Yes, that was what I was going for. If you consider your community to be only the likeminded, cooperative people you know and associate with and rely on for help, then of course "your community" is great. I was talking about the greater community: the full population of your town, neighborhood and/or surrounding neighborhoods, and I'd estimate (depending on where in the country) a good 50% showed their counterproductive, selfish, belligerent side during COVID. Since we collectively haven't learned anything from our mistakes, I would expect the same behavior during the next disaster.
I think it is not just a matter of what you consider your community. The comment was suggesting building that community of reliable and likeminded people. It takes work, it is part of the “prep.” I certainly haven’t done it. But of course the suggestion must be to build the good type of community.
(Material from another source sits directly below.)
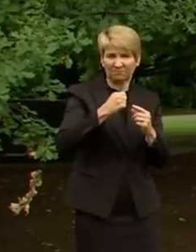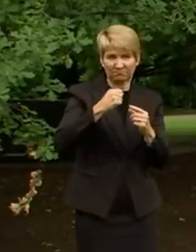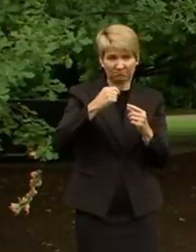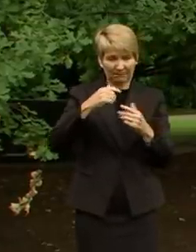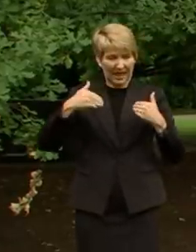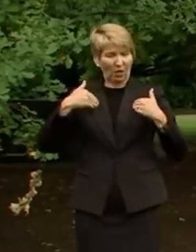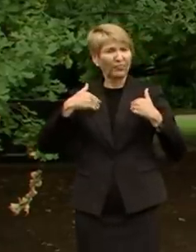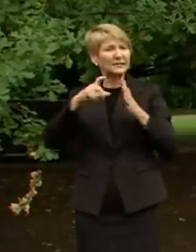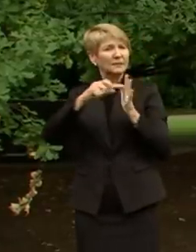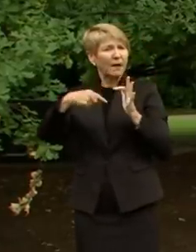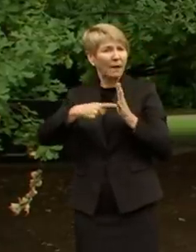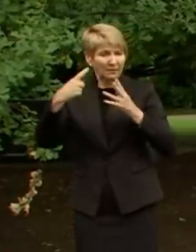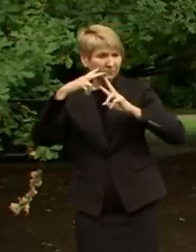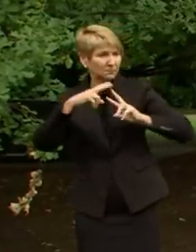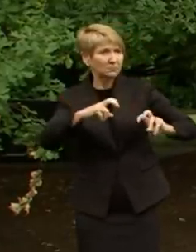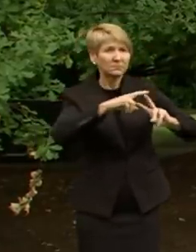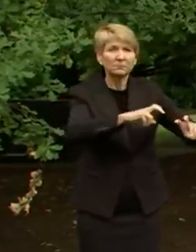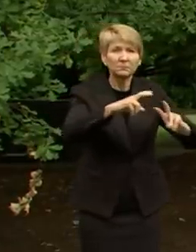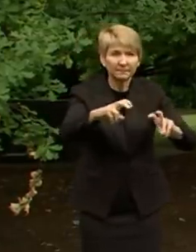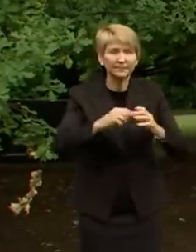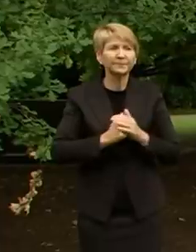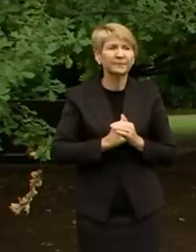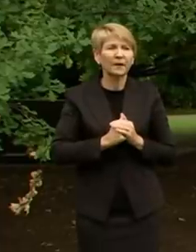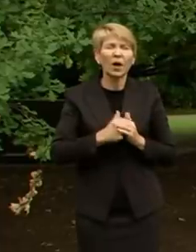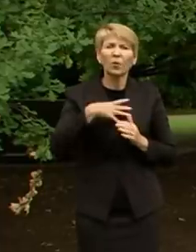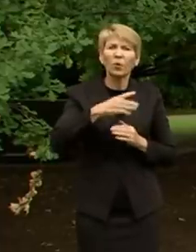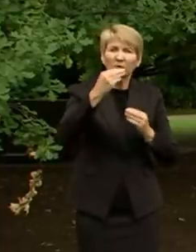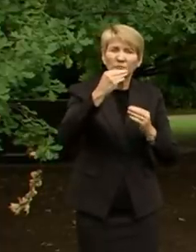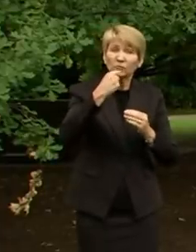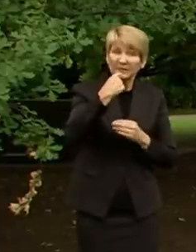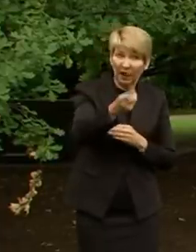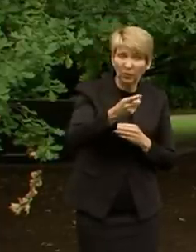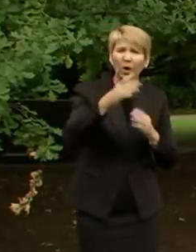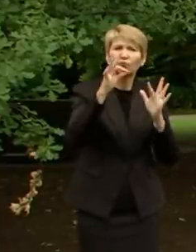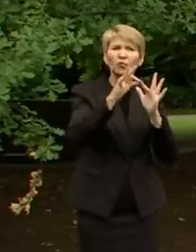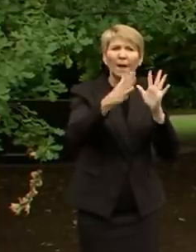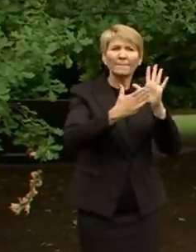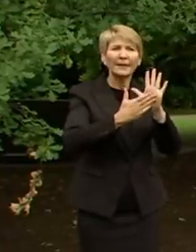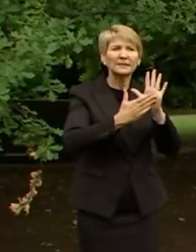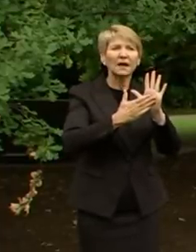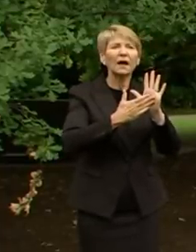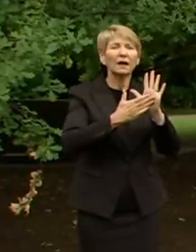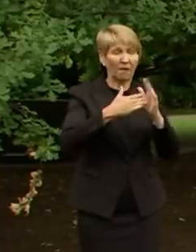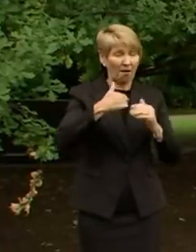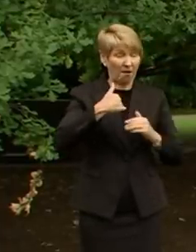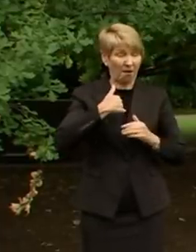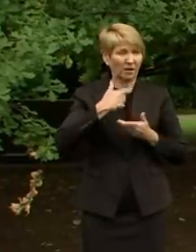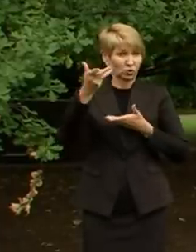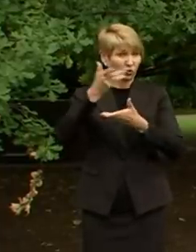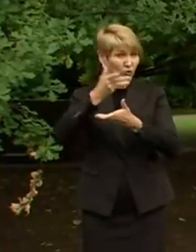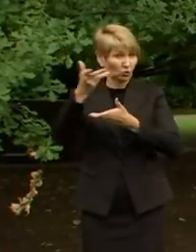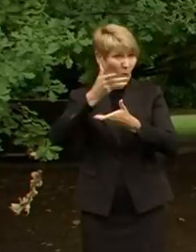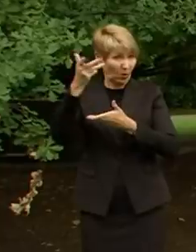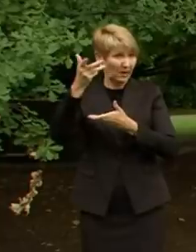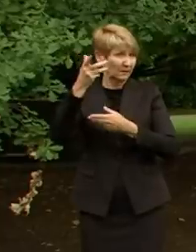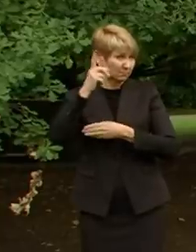just a couple of points. Firstly, the Prime Minister has agreed to suspend flights, as I had asked, during this five-day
I see. I thought you were refuting the advice that having community is a major factor in resiliency - you were actually saying, "lol good luck having community in the modern world." Which... yeah : /
I didn't have either of those issues in my community, I'm sorry yours had those issues. In ours we formed bubbles, shared food, cooked meals together, and played an absolutely stunning volume of retro multiplayer games.
Covid was awful but I think I'll always fondly remember some of those nights.
Maybe that is what you get when you replace social obligation with money and apps. That kind of existence was common in America and increased during covid. And it is a terrible model for situations where people actually need each other in a reciprocal way.
I don't think anyone's denying that American society doesn't create strong communities, I think they are advocating to work towards creating one around you.